Kimse dönemlik “soytarılıkların” peşine düşüp, üç/ beş aç göz doymazın çığırtkanlığını yaptığı “Dubai çikolatası, Dubai köftesi” peşinde zaman yitirmek istemiyor; işini yapmak istiyor, yaşamak istiyor, doymak istiyor, gülebilmek istiyor! Neden duyulmuyor, neden çıkarılmak istenen sesler bastırılıyor, neden halkın yaşamı yerine başka başka konular soğutulup/ ısıtılıp önüne getiriliyor?
***
Bu ülkenin yöneticilerinin “öncülü”, bu ülkenin yurttaşı olmamalı mı? Halk borç batağında olduğundan gözünün uyku yüzü görmediği ortada değil mi? “Borç batağında” diyorum! Borçlanmaktan başka seçenek bırakılmamış ki insanlara; çalışan da, emekli de, çiftçi de, mahalle bakkalı da, küçük esnaf da, üniversite öğrencisi de “bir tür” borçlanarak yaşamlarını sürdürüyor, adına “yaşamak” adı verilirse! Yoksa işkence mi denilmeli, büyüyen kaygılar mı demeli?

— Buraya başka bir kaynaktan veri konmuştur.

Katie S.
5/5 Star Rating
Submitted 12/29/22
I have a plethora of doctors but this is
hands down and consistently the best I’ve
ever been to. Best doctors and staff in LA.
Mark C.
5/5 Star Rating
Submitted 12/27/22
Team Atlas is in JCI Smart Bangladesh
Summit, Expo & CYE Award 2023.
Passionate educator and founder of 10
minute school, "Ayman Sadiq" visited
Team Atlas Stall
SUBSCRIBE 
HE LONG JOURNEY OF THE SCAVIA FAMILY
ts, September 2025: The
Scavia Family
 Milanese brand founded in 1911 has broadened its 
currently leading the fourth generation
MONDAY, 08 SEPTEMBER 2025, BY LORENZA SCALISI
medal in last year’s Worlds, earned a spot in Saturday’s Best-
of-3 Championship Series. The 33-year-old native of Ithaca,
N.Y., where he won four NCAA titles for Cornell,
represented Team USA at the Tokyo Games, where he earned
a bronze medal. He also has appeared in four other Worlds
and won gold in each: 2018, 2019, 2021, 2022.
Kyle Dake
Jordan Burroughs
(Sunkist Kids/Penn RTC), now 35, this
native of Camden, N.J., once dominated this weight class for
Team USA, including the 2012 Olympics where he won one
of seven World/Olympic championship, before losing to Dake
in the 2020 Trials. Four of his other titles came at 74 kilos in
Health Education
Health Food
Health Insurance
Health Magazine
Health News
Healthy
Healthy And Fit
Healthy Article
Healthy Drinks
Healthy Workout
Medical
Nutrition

Seçimi konuşun, bir avuç denekle yaptırdığınız anketi konuşun, Ortadoğu’yu konuşun, Musk’ı konuşun, banka kasasındaki paranızı konuşun, borsada gerçekleştirdiğiniz oyunları konuşun, “ballı aylık” dağıttıklarınızı konuşun, “orantısız güçle” yaptıklarını konuşun da… Halkı da konuşun; neler yaptığını/ nasıl doyduğunu/ nasıl kaygılandığını/ nasıl acılandığını/ nasıl sabahladığını da… Uzak ya da yakın zamanda yapılacak “seçimde” halkın kapısını “koltuk sevdalarınız” yüzünde “siz” çalacaksınız!